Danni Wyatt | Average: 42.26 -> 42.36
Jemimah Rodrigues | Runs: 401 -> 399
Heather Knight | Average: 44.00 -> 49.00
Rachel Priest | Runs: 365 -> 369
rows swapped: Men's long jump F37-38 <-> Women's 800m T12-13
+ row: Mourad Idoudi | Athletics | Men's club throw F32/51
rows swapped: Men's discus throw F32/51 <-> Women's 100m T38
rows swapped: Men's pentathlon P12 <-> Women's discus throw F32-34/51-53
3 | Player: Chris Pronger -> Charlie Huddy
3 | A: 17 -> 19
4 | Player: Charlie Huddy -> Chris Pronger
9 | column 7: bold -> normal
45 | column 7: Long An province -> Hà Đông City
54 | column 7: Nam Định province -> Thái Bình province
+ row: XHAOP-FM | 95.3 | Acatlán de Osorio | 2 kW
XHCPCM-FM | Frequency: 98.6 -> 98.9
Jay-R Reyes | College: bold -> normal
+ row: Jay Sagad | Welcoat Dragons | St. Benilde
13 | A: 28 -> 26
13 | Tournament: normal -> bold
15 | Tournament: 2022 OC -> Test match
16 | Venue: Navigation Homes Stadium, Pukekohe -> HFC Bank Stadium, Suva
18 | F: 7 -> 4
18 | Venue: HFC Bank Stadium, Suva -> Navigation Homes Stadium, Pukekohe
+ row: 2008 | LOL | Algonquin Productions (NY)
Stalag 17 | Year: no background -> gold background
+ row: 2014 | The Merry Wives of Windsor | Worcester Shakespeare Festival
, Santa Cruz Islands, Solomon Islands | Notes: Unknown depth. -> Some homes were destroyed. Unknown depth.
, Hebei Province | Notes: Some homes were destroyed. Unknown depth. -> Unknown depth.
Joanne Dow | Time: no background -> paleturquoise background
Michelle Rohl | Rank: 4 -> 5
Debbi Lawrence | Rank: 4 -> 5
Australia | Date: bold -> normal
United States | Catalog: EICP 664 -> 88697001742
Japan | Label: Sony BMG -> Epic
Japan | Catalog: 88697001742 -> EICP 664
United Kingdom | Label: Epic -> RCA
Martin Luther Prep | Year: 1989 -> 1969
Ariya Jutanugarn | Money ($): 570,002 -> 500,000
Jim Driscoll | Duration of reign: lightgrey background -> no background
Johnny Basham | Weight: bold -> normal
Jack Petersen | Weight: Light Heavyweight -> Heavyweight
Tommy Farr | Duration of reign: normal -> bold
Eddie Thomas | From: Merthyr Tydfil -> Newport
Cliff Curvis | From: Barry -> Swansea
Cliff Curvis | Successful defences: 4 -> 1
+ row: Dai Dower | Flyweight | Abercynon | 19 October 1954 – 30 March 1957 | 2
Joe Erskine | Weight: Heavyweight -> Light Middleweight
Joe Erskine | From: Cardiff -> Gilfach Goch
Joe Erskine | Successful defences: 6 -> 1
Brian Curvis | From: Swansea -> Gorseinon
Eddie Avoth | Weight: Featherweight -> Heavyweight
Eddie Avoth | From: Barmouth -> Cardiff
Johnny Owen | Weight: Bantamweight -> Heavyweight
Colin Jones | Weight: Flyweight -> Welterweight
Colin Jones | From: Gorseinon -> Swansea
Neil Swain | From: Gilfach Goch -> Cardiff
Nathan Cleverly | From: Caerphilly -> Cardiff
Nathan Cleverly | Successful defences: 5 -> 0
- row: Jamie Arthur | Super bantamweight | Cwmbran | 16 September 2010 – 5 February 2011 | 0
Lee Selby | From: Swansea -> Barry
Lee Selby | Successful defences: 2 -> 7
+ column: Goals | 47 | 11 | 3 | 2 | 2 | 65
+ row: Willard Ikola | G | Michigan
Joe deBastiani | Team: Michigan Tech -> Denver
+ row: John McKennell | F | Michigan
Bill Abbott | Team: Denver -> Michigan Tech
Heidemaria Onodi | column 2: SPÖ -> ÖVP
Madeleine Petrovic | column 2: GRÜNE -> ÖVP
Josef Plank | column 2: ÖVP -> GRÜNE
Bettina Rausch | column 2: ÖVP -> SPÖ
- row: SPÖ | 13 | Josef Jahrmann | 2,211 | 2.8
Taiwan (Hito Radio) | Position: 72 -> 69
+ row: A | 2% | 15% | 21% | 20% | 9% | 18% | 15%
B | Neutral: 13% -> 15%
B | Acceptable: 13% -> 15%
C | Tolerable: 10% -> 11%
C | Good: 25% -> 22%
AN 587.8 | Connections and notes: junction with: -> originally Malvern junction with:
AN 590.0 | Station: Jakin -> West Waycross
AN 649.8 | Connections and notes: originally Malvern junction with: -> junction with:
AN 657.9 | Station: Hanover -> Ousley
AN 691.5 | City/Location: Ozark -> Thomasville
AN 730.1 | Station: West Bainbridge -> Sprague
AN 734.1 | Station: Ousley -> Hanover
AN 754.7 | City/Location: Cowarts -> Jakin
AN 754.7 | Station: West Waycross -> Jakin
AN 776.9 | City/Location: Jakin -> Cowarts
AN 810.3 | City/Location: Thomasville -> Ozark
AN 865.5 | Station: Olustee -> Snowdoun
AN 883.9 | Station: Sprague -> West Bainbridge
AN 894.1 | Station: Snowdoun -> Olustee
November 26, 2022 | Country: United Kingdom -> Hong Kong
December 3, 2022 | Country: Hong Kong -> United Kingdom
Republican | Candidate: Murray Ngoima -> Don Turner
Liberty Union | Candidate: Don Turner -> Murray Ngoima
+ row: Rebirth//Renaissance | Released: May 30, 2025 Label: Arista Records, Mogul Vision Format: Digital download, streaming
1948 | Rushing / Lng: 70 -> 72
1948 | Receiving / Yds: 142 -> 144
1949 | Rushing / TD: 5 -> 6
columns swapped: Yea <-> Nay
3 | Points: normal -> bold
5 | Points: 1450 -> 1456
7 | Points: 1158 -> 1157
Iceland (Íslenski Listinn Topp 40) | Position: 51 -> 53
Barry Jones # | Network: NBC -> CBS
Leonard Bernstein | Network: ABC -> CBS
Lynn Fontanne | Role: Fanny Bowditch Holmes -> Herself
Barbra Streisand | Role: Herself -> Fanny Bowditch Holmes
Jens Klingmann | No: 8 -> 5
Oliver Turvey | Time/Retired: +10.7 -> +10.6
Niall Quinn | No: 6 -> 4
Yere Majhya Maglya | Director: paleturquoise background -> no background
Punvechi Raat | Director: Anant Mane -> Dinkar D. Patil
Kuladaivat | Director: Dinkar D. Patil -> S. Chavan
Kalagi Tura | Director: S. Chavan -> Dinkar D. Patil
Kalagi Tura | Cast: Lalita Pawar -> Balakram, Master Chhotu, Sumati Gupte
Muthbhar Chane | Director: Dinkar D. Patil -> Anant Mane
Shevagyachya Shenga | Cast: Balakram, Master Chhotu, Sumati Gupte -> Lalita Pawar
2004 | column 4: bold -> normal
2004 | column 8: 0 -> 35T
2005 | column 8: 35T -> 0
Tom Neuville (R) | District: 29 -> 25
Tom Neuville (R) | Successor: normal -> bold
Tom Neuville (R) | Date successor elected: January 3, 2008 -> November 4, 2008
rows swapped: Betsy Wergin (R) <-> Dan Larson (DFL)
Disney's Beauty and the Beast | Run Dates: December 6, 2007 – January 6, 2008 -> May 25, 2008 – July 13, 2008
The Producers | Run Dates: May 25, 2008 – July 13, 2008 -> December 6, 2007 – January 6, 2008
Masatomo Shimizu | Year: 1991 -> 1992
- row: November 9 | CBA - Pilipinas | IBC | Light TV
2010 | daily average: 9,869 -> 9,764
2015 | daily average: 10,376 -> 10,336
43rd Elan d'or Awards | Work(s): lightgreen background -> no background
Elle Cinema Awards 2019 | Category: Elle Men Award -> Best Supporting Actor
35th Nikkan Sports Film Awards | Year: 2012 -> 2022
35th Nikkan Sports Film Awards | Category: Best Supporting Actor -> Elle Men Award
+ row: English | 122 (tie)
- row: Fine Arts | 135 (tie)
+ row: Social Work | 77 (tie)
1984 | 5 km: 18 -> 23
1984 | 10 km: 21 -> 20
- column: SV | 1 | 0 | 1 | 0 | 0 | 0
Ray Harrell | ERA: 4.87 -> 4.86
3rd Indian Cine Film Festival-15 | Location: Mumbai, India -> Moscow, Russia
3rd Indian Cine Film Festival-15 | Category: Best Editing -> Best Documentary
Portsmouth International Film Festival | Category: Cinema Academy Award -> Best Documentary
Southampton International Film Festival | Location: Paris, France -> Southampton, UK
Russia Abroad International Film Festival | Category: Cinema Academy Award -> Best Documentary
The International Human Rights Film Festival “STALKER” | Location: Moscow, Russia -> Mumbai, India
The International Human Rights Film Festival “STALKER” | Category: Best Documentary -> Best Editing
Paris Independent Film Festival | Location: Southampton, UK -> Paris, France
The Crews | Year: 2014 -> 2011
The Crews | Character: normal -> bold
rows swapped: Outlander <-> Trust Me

________

• What this task involves
Copy the items above, character for character, from the first line through the line that contains "9 | column 7: bold -> normal", including both of those lines.

• Written reply
Danni Wyatt | Average: 42.26 -> 42.36
Jemimah Rodrigues | Runs: 401 -> 399
Heather Knight | Average: 44.00 -> 49.00
Rachel Priest | Runs: 365 -> 369
rows swapped: Men's long jump F37-38 <-> Women's 800m T12-13
+ row: Mourad Idoudi | Athletics | Men's club throw F32/51
rows swapped: Men's discus throw F32/51 <-> Women's 100m T38
rows swapped: Men's pentathlon P12 <-> Women's discus throw F32-34/51-53
3 | Player: Chris Pronger -> Charlie Huddy
3 | A: 17 -> 19
4 | Player: Charlie Huddy -> Chris Pronger
9 | column 7: bold -> normal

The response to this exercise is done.